Friday, 4 December 2015

Kicking the Bucket (List)

for Hastings Independent Press


Kicking the Bucket List
By Kent barker

It being the season when one is supposed to set some improving targets for the coming year, I’ve decided to buck the trend. Not, of course that I have anything to fear from scrutiny of last year’s resolutions.  No, I have a clear conscience – largely because I didn’t make any.  I never do.  Why set yourself up for failure, I say.
So let’s gaze on a broader canvass.  How about creating a bucket list?  For the uninitiated that’s things you plan to do before you kick the proverbial.  You know the sort of items; visit the Taj Mahal or climb Everest.  Though in my case getting up the East Hill is tricky enough these days and why travel 4,273 miles to Agra when there’s a perfectly good Taj in St Leonards?
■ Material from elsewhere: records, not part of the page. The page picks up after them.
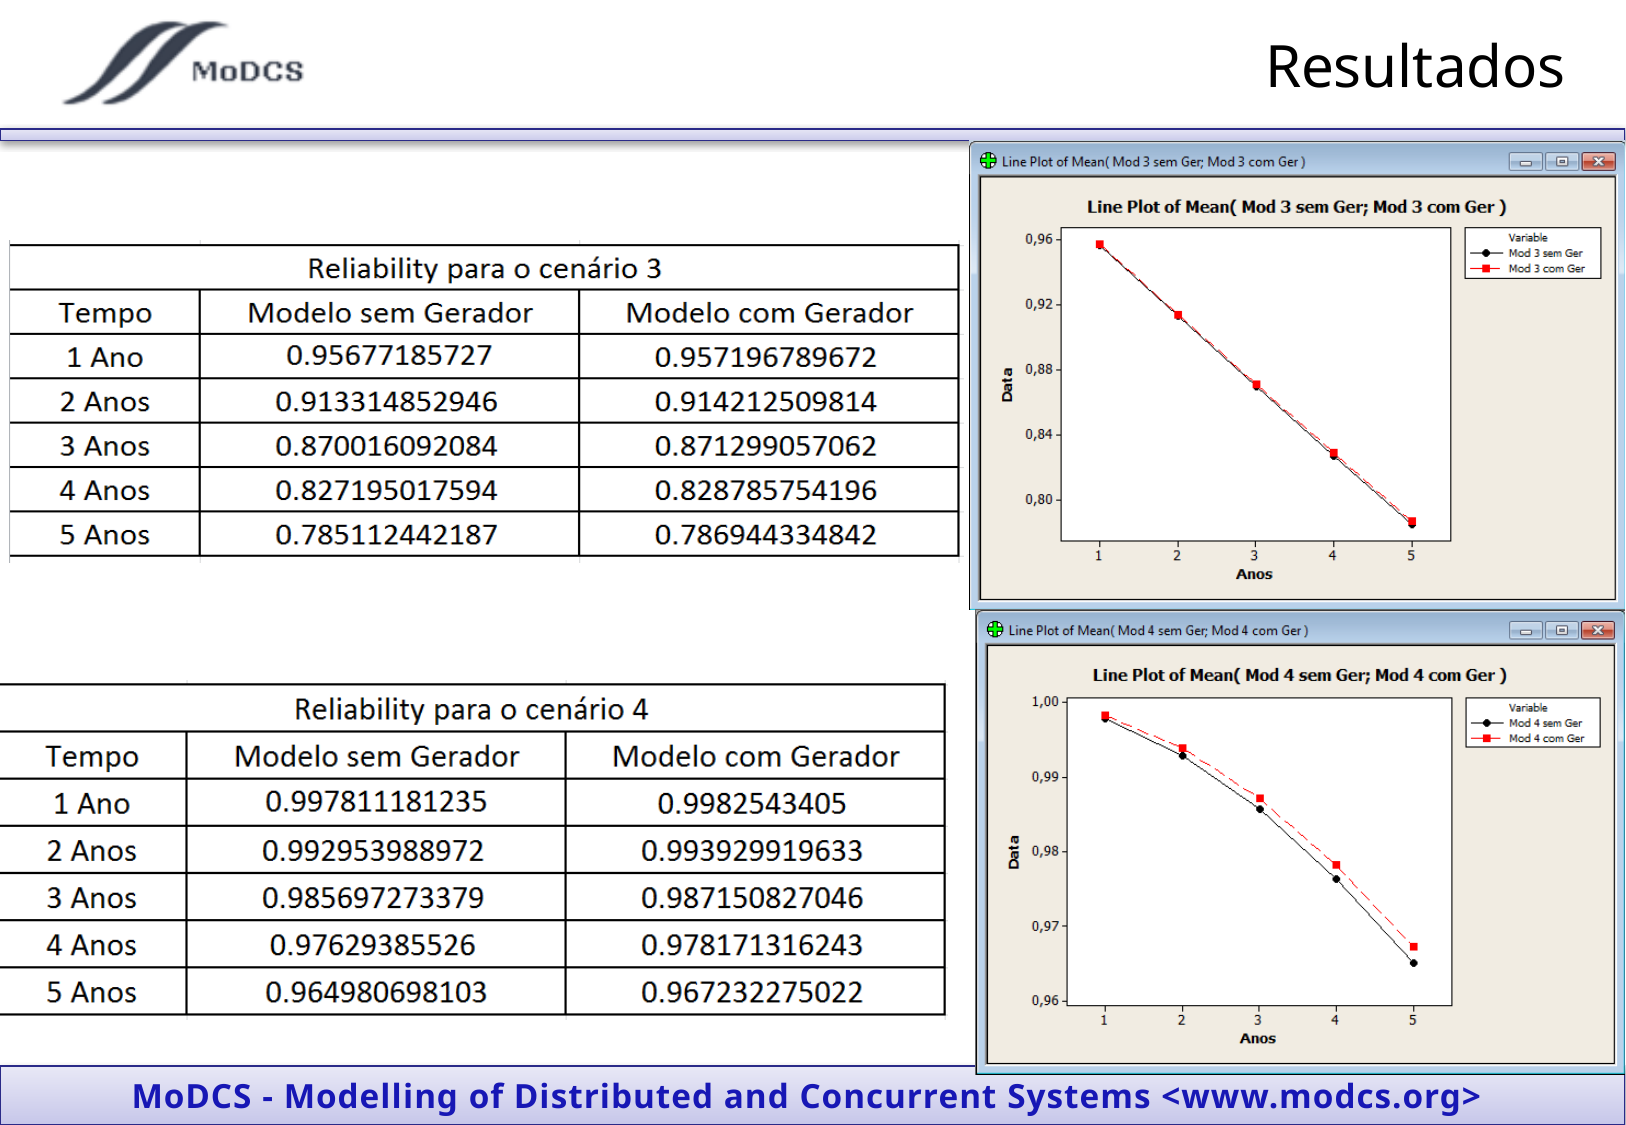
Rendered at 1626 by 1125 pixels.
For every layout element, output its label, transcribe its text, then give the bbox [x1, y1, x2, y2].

picture [0, 680, 948, 1020]
title Resultados [390, 0, 1581, 130]
picture [8, 240, 964, 563]
picture [0, 0, 390, 128]
picture [969, 140, 1625, 1076]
I wonder if I am alone in finding the Bucket List rather constraining? I mean I don’t want to feel I have to go to Finland to see the Northern Lights this winter, or to the Burning Man Festival in Nevada this summer just because they are on the list.  And how would you feel if you only made it half way through before you popped your clogs?  Pretty sick I’ll be bound.
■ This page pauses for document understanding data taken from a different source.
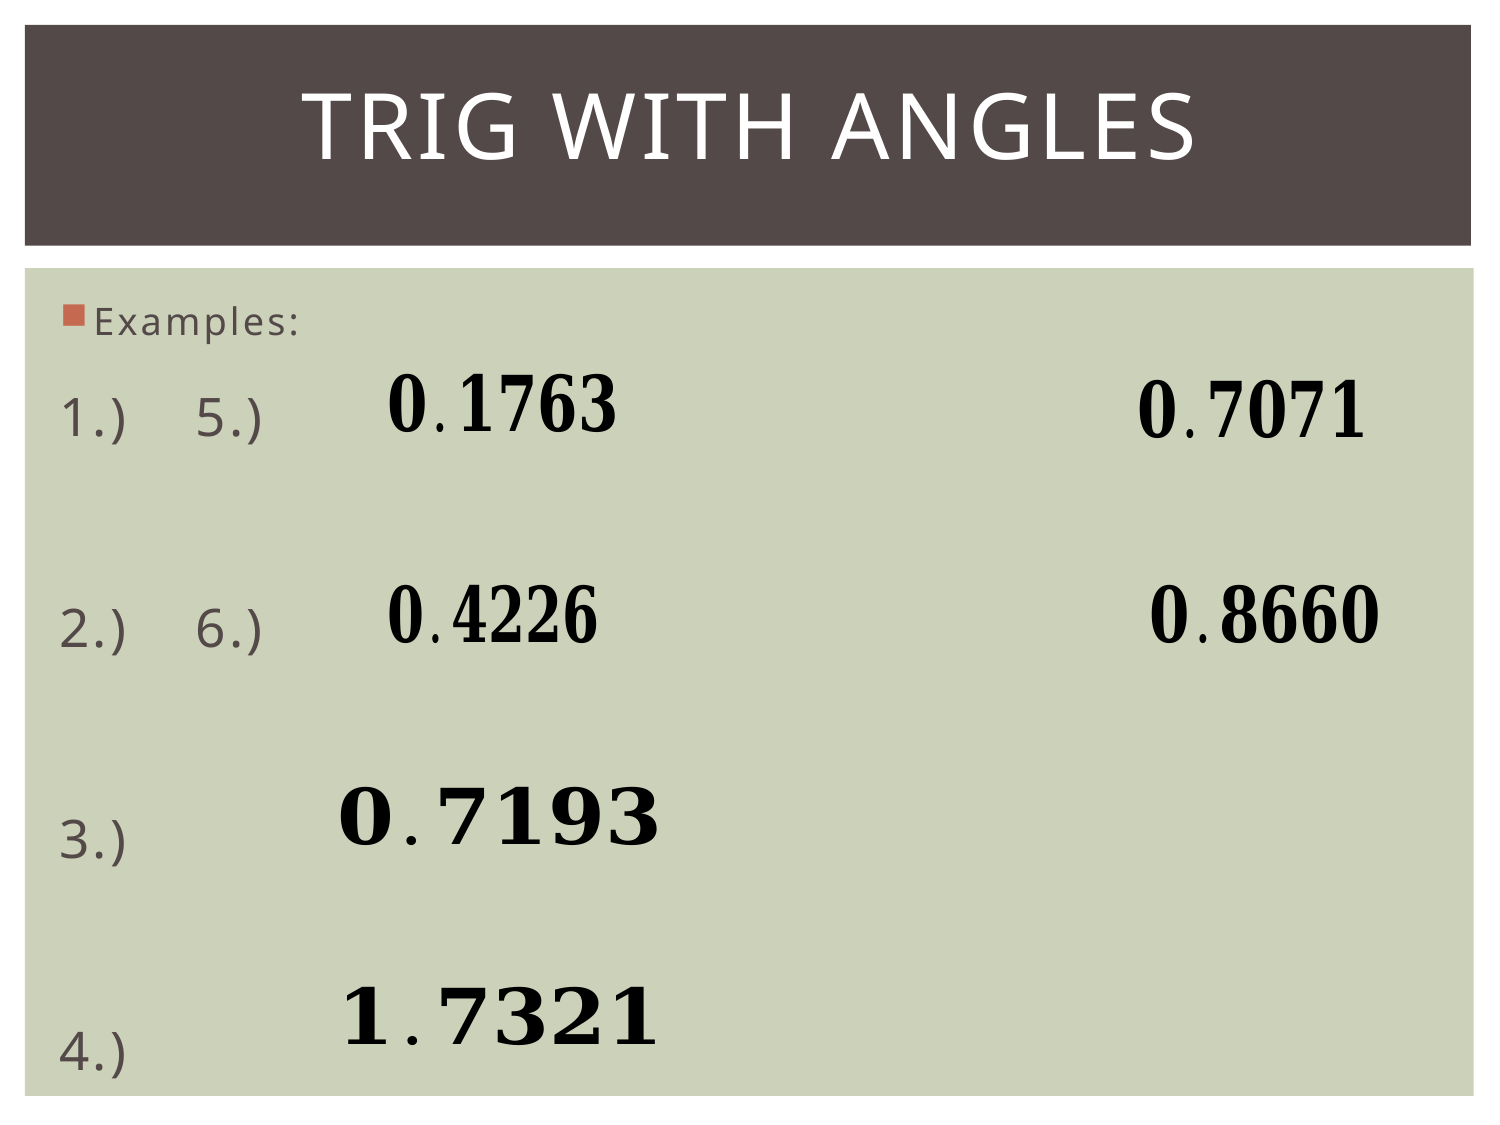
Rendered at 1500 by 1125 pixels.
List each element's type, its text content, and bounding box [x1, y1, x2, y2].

title Trig With Angles [62, 58, 1438, 188]
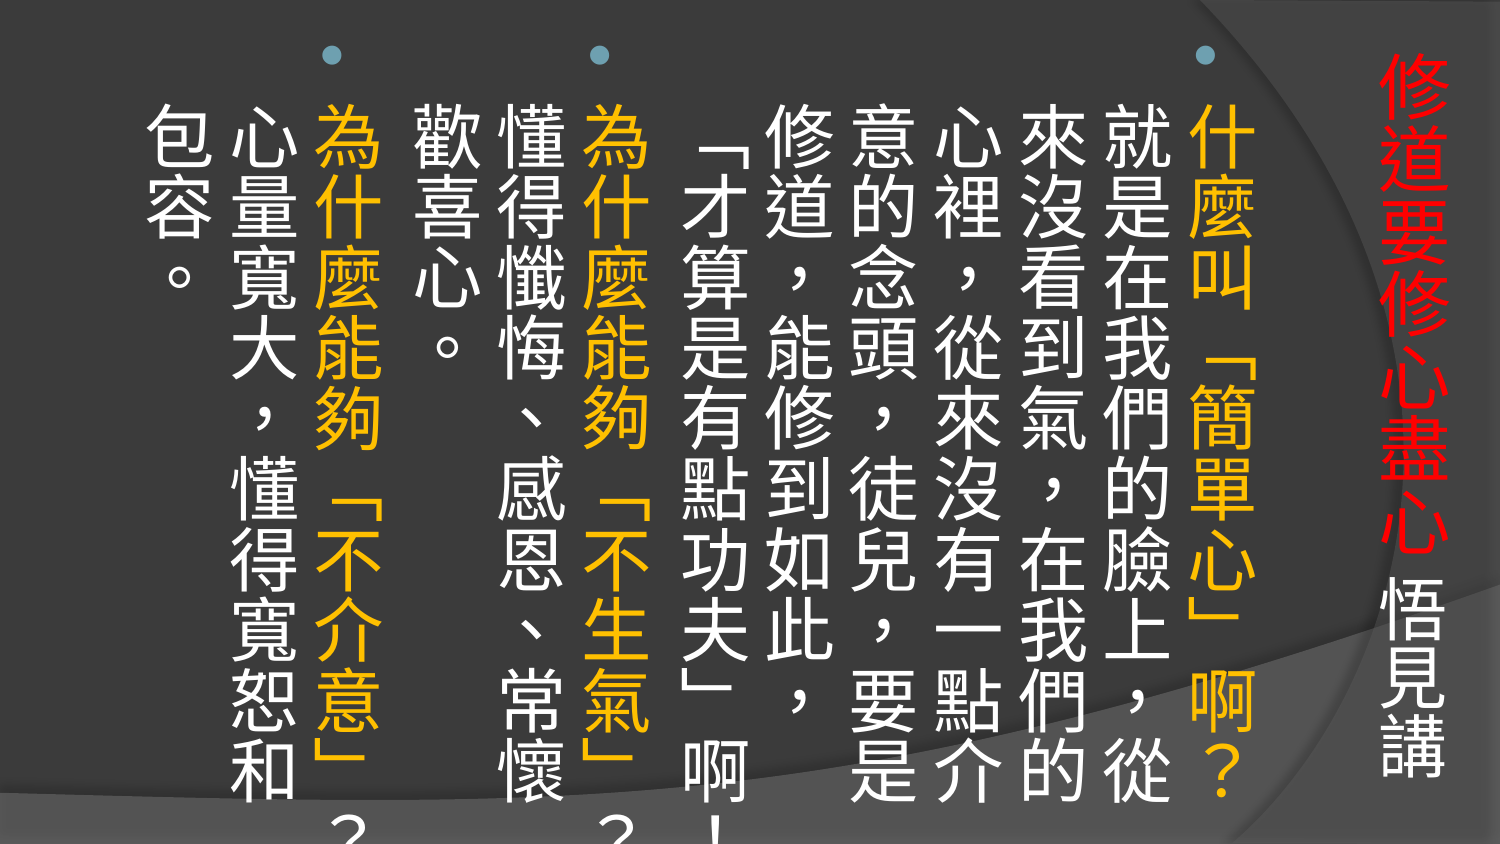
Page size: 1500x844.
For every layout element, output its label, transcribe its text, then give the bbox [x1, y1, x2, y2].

title 修道要修心盡心 悟見講 [1352, 20, 1473, 812]
list 什麼叫「簡單心」啊？就是在我們的臉上，從來沒看到氣，在我們的心裡，從來沒有一點介意的念頭，徒兒，要是修道，能修到如此，「才算是有點功夫」啊！ 為什麼能夠「不生氣」？懂得懺悔、感恩、常懷歡喜心。 為什麼能夠「不介意」？心量寬大，懂得寬恕和包容。 [29, 21, 1353, 825]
So, instead, I thought I’d look back at the random things I have done in the past couple of years.  Things that I’d never, in my wildest dreams, imagined I’d do. Like performing in a Café Theater group or playing the Ukelele at a gig at my local pub. Unlike Hastings where there is a plethora of good bands most nights, out here in the sticks we only get a session about once a month.  But they are generally excellent with Buick 6 and the Blue Devils being regulars.  So for them to book our rather ramshackle Uke ensemble is a bit intimidating. 
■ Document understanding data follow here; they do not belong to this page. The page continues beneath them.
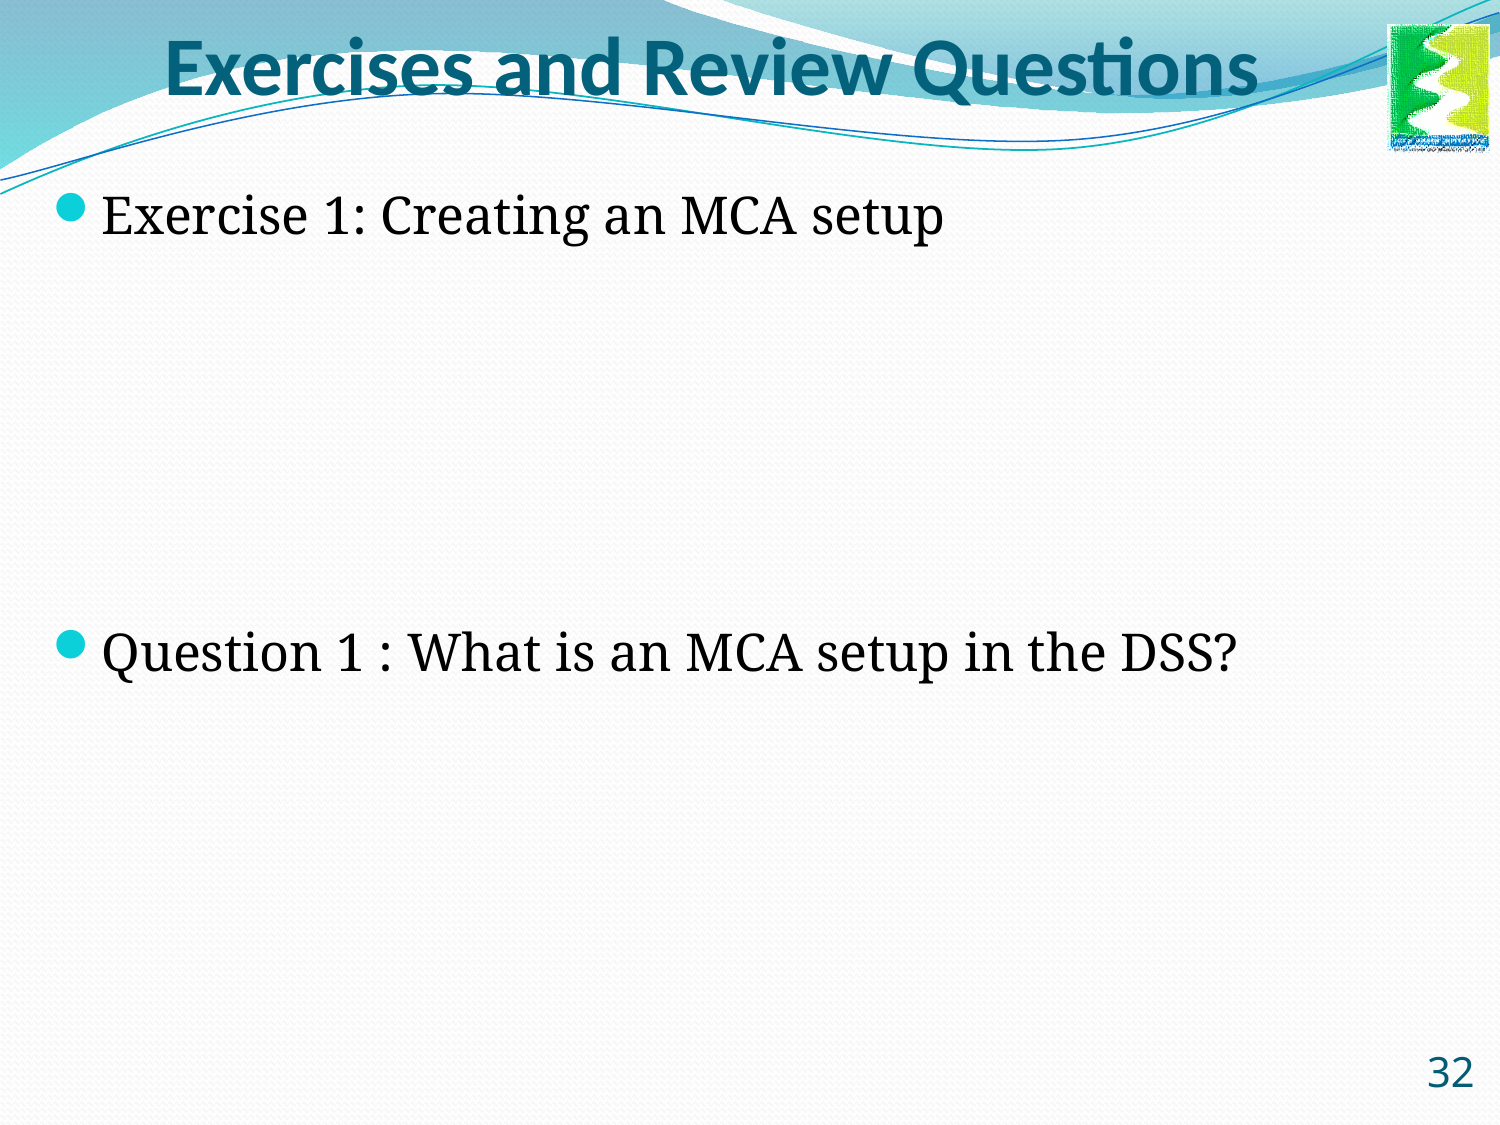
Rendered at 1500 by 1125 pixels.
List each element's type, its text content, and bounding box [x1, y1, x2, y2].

title Exercises and Review Questions [37, 12, 1388, 163]
picture [1388, 24, 1490, 153]
slide_number 32 [1350, 1042, 1475, 1103]
list Exercise 1: Creating an MCA setup Question 1 : What is an MCA setup in the DSS? [37, 174, 1425, 1038]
Among us are a couple of very good musicians, a number of pretty good ones, a rump of competent players … and me. I think it may be because I so evidently enjoy playing that they haven’t the heart to chuck me out.  But while they are tunefully finger picking and plucking, I’m still trying to work out how to get from C to G. 
Arthur Rubenstein, when asked how to get to Carnegie Hall, apocryphally replied, “Practice, practice, practice”. The same probably holds good for me for the Bull at Benenden.